§ **Exercise requirements**
Return the data that follows exactly. Include every line.

§ **Dataset content**
_____

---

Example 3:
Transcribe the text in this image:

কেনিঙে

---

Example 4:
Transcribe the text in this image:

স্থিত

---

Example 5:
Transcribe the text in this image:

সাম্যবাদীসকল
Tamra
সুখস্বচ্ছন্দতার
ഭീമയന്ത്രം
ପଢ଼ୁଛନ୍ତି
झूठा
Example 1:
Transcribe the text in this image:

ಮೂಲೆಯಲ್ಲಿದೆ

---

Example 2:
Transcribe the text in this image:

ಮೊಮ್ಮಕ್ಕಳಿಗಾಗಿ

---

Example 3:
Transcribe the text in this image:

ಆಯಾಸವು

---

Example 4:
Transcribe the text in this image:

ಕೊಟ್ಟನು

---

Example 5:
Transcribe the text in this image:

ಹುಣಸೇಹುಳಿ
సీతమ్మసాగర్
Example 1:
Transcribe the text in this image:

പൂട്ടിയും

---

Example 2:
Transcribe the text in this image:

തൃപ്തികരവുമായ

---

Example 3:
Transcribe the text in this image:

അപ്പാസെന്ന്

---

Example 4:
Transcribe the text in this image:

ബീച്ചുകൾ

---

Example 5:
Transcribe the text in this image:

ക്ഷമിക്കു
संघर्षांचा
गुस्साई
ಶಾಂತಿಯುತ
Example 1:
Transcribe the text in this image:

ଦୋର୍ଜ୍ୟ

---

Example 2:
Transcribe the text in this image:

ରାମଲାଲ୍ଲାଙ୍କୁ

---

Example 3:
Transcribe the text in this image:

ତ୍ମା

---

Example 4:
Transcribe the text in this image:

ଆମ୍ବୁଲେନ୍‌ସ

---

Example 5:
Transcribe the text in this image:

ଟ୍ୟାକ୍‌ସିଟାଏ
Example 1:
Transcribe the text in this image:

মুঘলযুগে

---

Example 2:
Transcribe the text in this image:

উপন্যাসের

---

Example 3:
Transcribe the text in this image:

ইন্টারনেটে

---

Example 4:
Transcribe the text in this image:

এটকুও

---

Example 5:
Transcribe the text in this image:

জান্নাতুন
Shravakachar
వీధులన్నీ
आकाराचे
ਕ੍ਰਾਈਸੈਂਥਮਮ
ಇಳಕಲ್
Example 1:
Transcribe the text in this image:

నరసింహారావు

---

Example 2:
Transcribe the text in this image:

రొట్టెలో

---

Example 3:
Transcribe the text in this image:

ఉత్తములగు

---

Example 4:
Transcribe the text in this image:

_____

§ **Task response**
---

Example 3:
Transcribe the text in this image:

কেনিঙে

---

Example 4:
Transcribe the text in this image:

স্থিত

---

Example 5:
Transcribe the text in this image:

সাম্যবাদীসকল
Tamra
সুখস্বচ্ছন্দতার
ഭീമയന്ത്രം
ପଢ଼ୁଛନ୍ତି
झूठा
Example 1:
Transcribe the text in this image:

ಮೂಲೆಯಲ್ಲಿದೆ

---

Example 2:
Transcribe the text in this image:

ಮೊಮ್ಮಕ್ಕಳಿಗಾಗಿ

---

Example 3:
Transcribe the text in this image:

ಆಯಾಸವು

---

Example 4:
Transcribe the text in this image:

ಕೊಟ್ಟನು

---

Example 5:
Transcribe the text in this image:

ಹುಣಸೇಹುಳಿ
సీతమ్మసాగర్
Example 1:
Transcribe the text in this image:

പൂട്ടിയും

---

Example 2:
Transcribe the text in this image:

തൃപ്തികരവുമായ

---

Example 3:
Transcribe the text in this image:

അപ്പാസെന്ന്

---

Example 4:
Transcribe the text in this image:

ബീച്ചുകൾ

---

Example 5:
Transcribe the text in this image:

ക്ഷമിക്കു
संघर्षांचा
गुस्साई
ಶಾಂತಿಯುತ
Example 1:
Transcribe the text in this image:

ଦୋର୍ଜ୍ୟ

---

Example 2:
Transcribe the text in this image:

ରାମଲାଲ୍ଲାଙ୍କୁ

---

Example 3:
Transcribe the text in this image:

ତ୍ମା

---

Example 4:
Transcribe the text in this image:

ଆମ୍ବୁଲେନ୍‌ସ

---

Example 5:
Transcribe the text in this image:

ଟ୍ୟାକ୍‌ସିଟାଏ
Example 1:
Transcribe the text in this image:

মুঘলযুগে

---

Example 2:
Transcribe the text in this image:

উপন্যাসের

---

Example 3:
Transcribe the text in this image:

ইন্টারনেটে

---

Example 4:
Transcribe the text in this image:

এটকুও

---

Example 5:
Transcribe the text in this image:

জান্নাতুন
Shravakachar
వీధులన్నీ
आकाराचे
ਕ੍ਰਾਈਸੈਂਥਮਮ
ಇಳಕಲ್
Example 1:
Transcribe the text in this image:

నరసింహారావు

---

Example 2:
Transcribe the text in this image:

రొట్టెలో

---

Example 3:
Transcribe the text in this image:

ఉత్తములగు

---

Example 4:
Transcribe the text in this image:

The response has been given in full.